Another issue worth mentioning is that if you sell collectors ammunition, by law you should satisfy yourself that the person you are selling to have the appropriate authority to possess that ammunition – ie visually inspect their licence or authority. If you buy ammunition, by law they should ensure that you have the appropriate authority to possess that ammunition. If you are trading, then you both need to satisfy yourselves to this effect. This is usually not a problem when dealing with members of ACCA because their paperwork should be already sorted. However, do not take this for granted! The onus will always be on the individual to check the bonafides of anyone he deals with, whether buying, selling or trading. This might seem a pain to do every time, however it will be made easier – for ACCA members anyway – as ACCA will ultimately have copies of every members authority or licence.

I'm guessing that most, if not all members of ACCA at some point or another buy, sell or trade all types, calibres and gauges of ammunition, whether you actually collect those items or not.

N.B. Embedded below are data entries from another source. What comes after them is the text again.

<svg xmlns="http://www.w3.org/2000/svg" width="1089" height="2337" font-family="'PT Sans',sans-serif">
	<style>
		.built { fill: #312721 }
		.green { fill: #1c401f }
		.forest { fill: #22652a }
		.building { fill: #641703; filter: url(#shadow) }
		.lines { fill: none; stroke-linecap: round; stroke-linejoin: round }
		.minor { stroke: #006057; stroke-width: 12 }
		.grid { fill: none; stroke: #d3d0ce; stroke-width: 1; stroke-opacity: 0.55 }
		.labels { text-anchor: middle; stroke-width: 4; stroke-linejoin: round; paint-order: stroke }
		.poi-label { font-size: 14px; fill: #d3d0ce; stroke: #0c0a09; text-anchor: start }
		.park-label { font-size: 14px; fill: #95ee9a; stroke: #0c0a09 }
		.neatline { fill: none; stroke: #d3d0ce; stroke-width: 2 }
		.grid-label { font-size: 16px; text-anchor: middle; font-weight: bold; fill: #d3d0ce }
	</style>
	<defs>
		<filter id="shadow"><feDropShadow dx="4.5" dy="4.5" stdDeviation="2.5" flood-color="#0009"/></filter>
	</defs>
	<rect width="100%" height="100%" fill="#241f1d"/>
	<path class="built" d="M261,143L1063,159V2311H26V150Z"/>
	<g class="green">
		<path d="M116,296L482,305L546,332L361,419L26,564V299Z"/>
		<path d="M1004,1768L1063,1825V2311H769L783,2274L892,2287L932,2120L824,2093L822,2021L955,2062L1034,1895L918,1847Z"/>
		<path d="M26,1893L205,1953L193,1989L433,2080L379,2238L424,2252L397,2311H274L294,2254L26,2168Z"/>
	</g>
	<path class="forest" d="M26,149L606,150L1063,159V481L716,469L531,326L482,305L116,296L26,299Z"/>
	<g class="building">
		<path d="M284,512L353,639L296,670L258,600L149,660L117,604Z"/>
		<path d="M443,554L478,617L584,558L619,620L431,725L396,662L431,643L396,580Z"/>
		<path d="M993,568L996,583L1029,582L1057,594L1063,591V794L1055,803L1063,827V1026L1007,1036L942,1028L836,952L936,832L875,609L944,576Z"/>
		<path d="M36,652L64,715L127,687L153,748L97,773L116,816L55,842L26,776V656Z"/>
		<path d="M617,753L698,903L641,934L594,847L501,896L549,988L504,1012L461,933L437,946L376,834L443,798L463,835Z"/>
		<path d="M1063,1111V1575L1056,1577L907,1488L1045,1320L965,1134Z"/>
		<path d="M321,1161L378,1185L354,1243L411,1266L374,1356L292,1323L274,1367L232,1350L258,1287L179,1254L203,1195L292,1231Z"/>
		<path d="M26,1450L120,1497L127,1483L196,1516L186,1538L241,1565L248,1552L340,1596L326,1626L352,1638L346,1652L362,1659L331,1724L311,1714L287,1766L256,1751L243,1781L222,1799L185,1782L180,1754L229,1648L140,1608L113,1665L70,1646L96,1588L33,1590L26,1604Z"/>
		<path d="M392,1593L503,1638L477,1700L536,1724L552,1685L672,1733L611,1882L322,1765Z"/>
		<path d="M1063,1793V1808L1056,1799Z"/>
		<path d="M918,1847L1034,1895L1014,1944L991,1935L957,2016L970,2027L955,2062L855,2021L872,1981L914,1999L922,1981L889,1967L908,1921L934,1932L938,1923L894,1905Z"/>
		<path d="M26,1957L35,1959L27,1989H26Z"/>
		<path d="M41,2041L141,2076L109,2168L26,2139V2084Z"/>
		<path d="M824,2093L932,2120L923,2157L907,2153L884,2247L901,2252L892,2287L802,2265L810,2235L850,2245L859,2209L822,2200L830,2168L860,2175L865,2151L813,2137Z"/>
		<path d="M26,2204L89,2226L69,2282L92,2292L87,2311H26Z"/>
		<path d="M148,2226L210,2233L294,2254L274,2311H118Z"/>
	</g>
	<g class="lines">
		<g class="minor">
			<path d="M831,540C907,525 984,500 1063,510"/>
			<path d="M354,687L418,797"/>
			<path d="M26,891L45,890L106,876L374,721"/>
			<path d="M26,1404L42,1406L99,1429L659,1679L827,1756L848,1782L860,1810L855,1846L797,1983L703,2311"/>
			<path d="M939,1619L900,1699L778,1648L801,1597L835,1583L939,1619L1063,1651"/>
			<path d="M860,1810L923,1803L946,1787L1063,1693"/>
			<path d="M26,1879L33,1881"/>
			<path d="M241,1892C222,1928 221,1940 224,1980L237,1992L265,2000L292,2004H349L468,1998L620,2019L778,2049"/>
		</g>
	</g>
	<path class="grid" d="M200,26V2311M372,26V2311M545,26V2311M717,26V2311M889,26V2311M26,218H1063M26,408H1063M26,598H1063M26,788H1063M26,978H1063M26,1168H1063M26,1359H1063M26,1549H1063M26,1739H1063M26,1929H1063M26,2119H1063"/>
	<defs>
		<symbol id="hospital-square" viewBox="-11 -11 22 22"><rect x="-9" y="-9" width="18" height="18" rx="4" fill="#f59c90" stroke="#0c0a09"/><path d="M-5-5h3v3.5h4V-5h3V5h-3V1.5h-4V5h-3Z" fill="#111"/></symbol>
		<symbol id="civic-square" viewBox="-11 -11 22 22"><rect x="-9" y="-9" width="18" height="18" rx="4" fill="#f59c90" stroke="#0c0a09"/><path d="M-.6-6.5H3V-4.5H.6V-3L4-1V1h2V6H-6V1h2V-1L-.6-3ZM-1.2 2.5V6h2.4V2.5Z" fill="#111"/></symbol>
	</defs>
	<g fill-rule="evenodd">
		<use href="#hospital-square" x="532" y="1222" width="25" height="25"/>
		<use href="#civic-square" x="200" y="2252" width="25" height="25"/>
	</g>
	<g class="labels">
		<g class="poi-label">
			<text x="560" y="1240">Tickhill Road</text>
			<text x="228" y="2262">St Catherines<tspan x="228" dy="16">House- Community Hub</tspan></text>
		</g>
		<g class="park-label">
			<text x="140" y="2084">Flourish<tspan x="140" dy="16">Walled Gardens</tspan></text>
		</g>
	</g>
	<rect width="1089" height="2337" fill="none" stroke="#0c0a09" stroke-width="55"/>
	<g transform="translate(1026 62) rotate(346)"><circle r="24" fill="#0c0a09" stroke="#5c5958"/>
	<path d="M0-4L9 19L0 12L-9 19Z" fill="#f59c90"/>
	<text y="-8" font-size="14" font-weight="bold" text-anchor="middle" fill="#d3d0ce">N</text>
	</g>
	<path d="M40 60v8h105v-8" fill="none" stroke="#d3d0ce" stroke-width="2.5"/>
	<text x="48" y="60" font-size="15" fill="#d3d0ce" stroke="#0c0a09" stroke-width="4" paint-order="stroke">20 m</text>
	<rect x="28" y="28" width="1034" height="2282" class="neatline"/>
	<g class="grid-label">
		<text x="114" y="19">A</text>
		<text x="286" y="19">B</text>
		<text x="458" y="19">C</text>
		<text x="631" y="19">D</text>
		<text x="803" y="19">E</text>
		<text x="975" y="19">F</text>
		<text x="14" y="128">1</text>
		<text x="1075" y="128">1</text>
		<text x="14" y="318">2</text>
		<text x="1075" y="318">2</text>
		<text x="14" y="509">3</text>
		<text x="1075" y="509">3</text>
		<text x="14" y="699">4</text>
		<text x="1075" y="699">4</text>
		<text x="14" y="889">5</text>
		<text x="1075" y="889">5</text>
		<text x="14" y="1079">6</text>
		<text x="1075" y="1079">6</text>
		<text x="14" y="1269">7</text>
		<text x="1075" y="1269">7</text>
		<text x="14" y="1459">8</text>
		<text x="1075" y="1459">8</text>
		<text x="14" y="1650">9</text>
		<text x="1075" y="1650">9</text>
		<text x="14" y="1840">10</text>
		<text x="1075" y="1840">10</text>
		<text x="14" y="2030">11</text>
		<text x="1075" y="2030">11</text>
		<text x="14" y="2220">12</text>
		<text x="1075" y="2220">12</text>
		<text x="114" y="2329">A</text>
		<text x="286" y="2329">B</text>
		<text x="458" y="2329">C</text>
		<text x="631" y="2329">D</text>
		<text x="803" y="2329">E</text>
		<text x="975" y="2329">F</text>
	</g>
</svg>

If your licence or authority doesn't allow you to do this, then to legally protect yourself, apply to have your collecting status changed. To make things as straightforward and as easy for yourself as possible, apply to collect/buy/sell ALL types of sporting and military small arms ammunition, if you don't already have this stipulated.

Everyone needs to provide a copy of their licence or authority to the National Membership Secretary for him to keep on file. The reason is due to the aforementioned requirement and this will obviously reduce the 'red tape' at ACCA meetings by negating the need to visually see everyone's authority every time when buying, selling or trading. In reality of course this doesn't happen at ACCA meetings. In an ideal world, every ACCA member would have a blanket authority to collect all types of ammunition and with the ACCA membership officer also keeping copies of every member's authority, there would be no need to check/view each others authorities at ACCA meetings.

Remember that common sense should always prevail in regards to storage. If you have shown you have taken reasonable steps to ensure you have the correct authority and keep your collection locked away in one fashion or another separate to any firearms you might own (whether in sturdy locked containers, a locked room without windows etc) you shouldn't strike any difficulties with your local police.